Prior to the new measures, the NMPA primarily inspected cosmetics sold offline, while online inspections were initiated by consumer complaints. Thus, the more refined regulatory framework will bring better uniformity in online and offline supervision.
“This shift from passive to active supervision will significantly improve product quality control. The measures will revolutionise the online cosmetics market, making it less of a breeding ground for counterfeit and substandard products, and foster a more favourable competitive environment for compliant brands. At the same time, non-compliant merchants will face stricter regulations. This development is a positive step for the beauty industry, as well as a final warning for rules-breaking companies and platforms,” emphasised He.

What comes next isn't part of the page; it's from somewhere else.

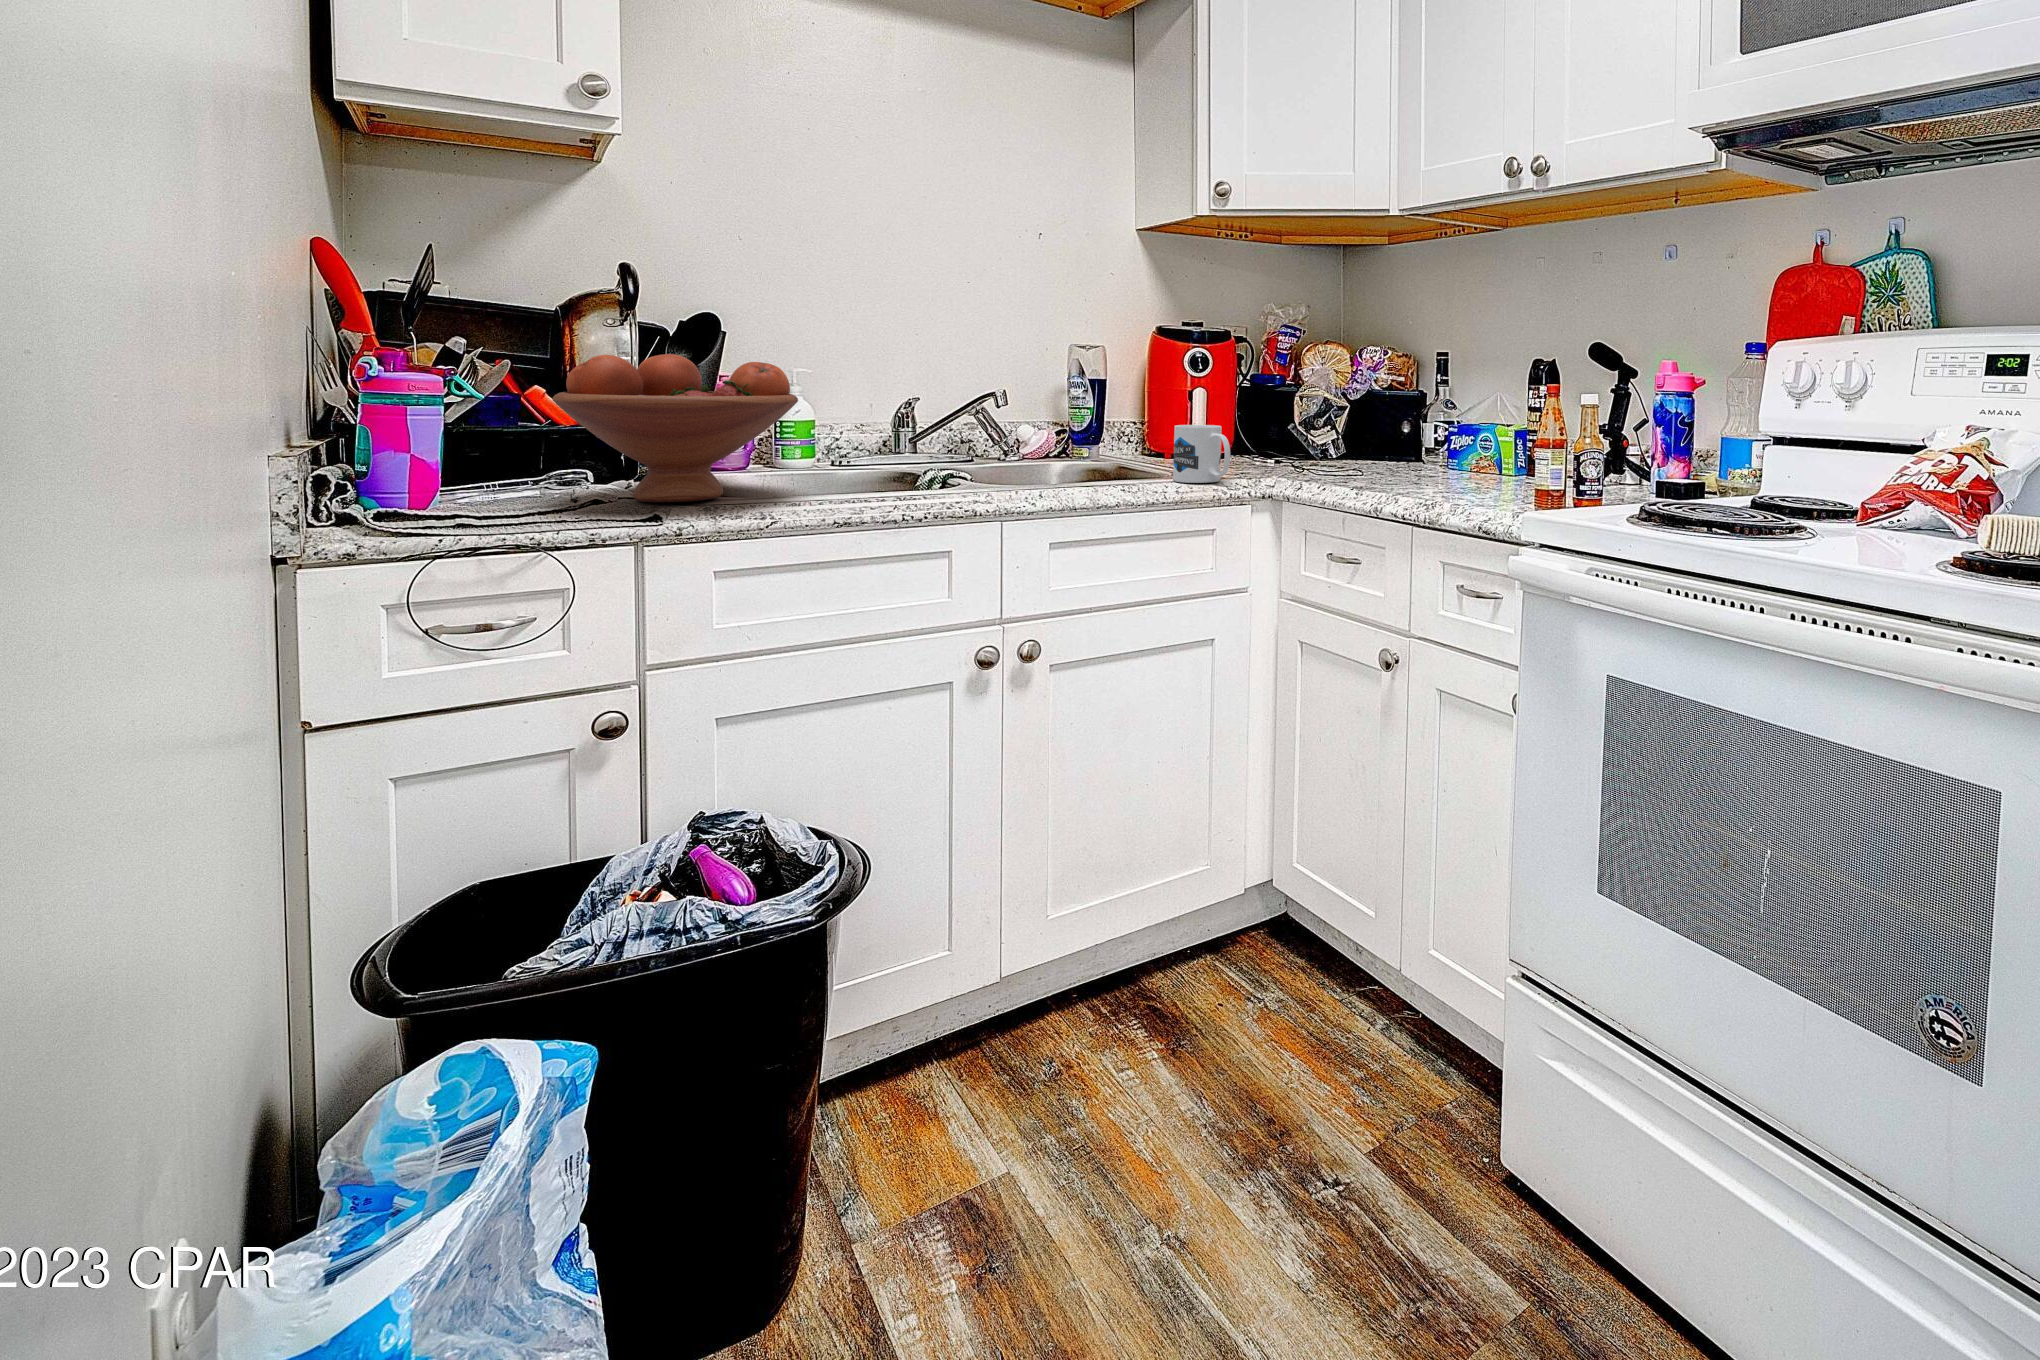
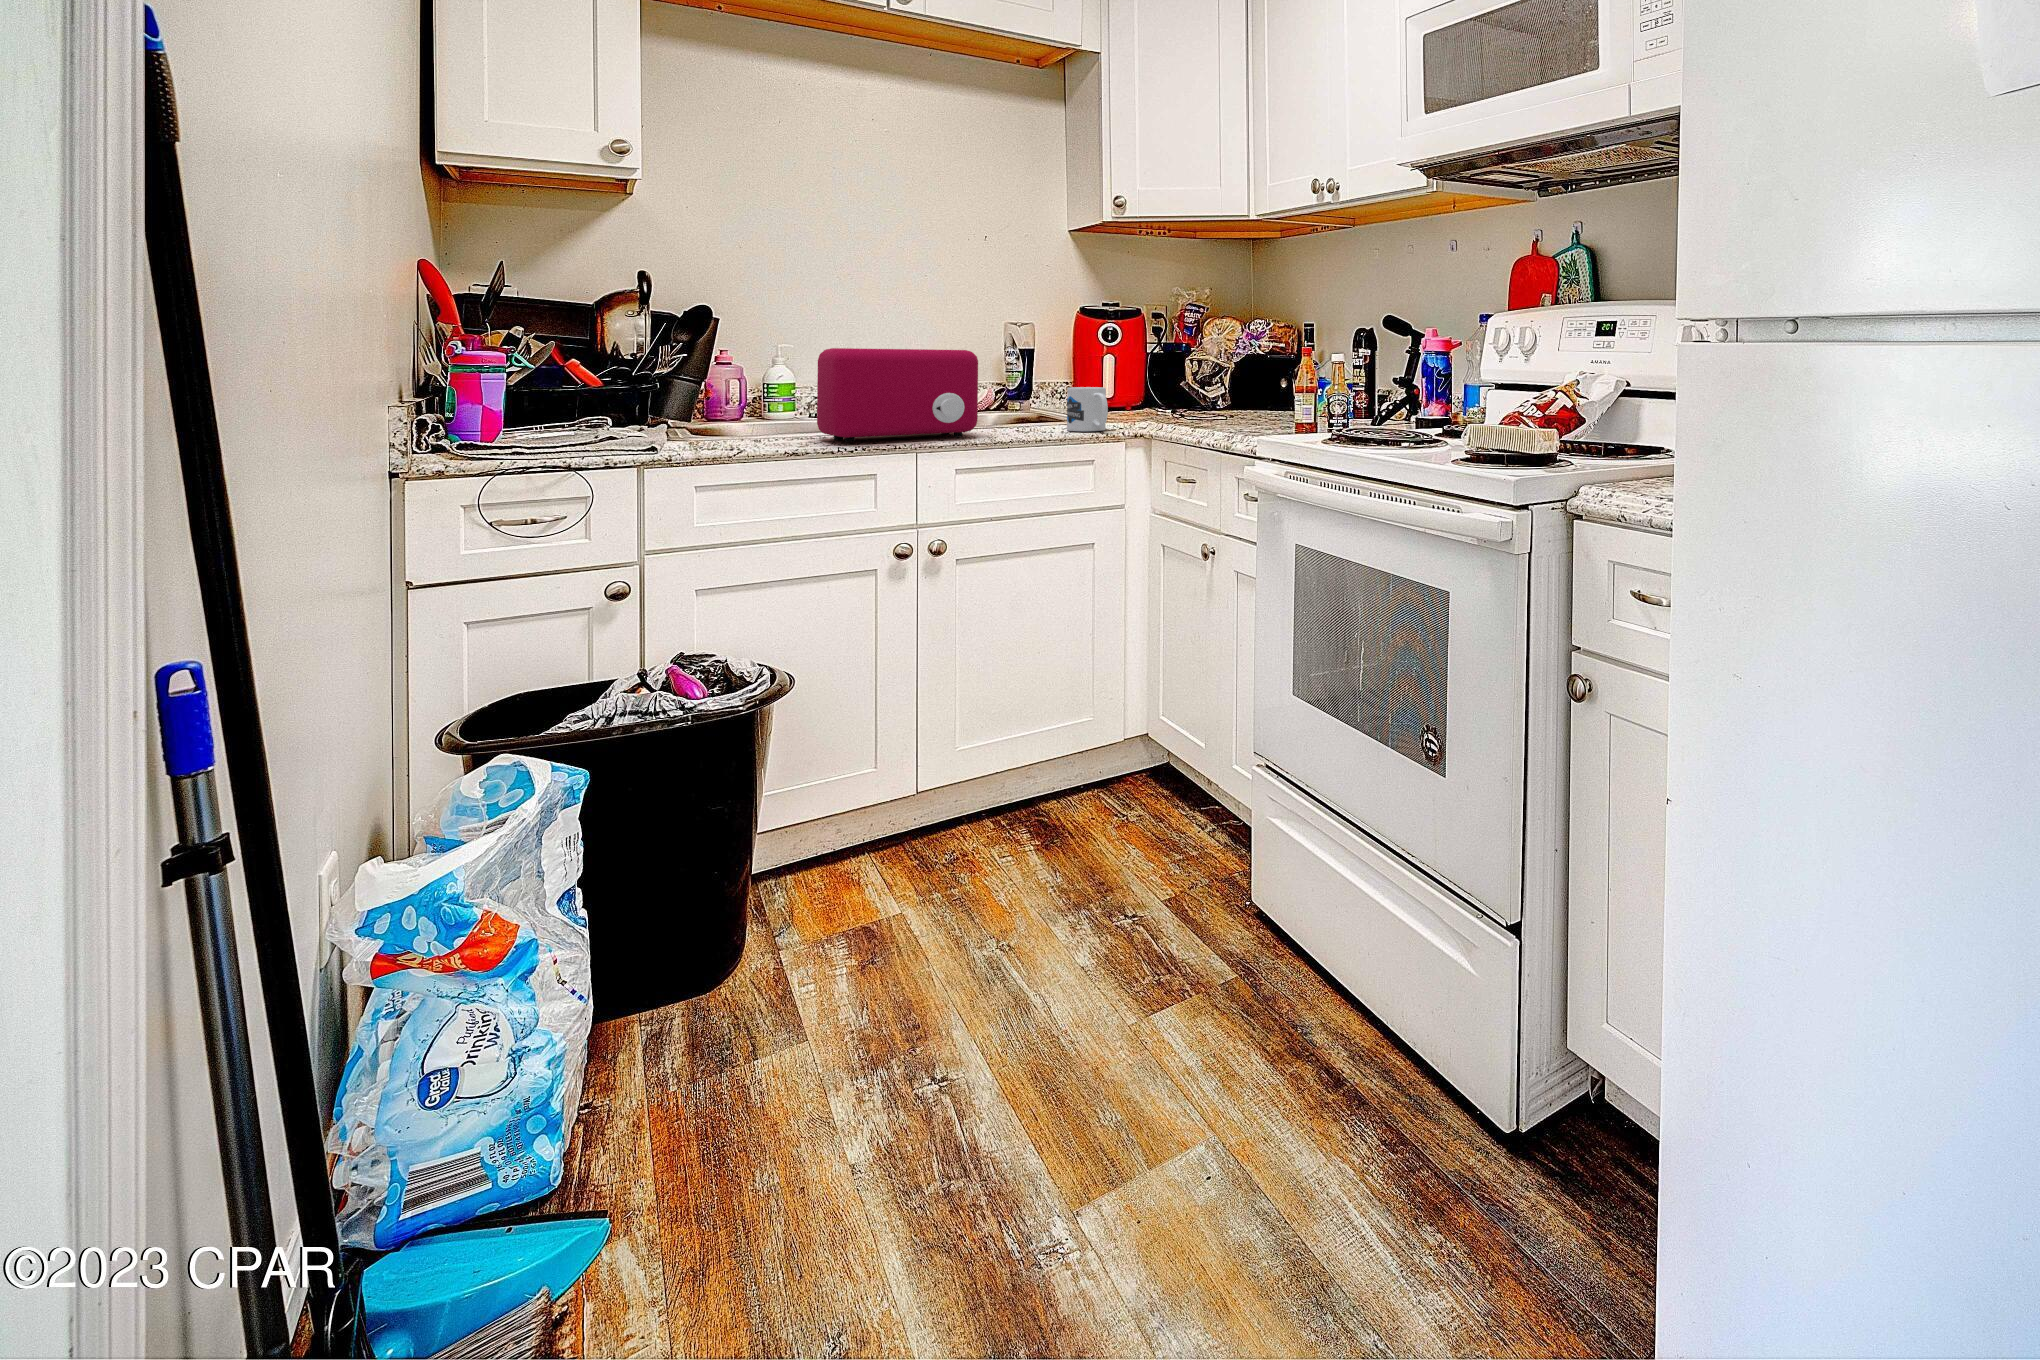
fruit bowl: present [552,354,798,502] -> none [578,335,760,441]
toaster: none [873,374,1079,503] -> present [817,348,978,442]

Importantly, consumers stand to benefit from the more closely regulated e-commerce platforms, as they will be assured that cosmetic products online are from reliable merchants, and are authentic, safe and effective.
Flourishing e-commerce landscape
China’s e-commerce market has grown rapidly in recent years, with the COVID-19 pandemic catalysing the boom of beauty e-commerce platforms.
“Data has indicated that the penetration rate of beauty e-commerce channels in China rose from 14% in 2016 to 27.2% in 2020. In addition, transaction value of the beauty e-commerce industry was reportedly RMB19.88bn (USD2.9bn) in 2020 and RMB27.8bn (USD4bn) in 2021,” He shared.
The highly competitive market comprises three main categories — online marketplaces (such as Taobao and Tmall), vertical e-commerce platforms (such as Lily&Beauty and Jumei), and content-based platforms (such as Xiaohongshu, Kuaishou and Douyin).
“More international and local brands are expected to join China’s e-commerce platforms, and expand into consumer markets of all levels and demographics. As consumers’ confidence in online consumption grows, the cosmetics e-commerce market is set to become increasingly popular, with transaction value projected to exceed RMB200bn (USD28.9bn) by 2027,” said He.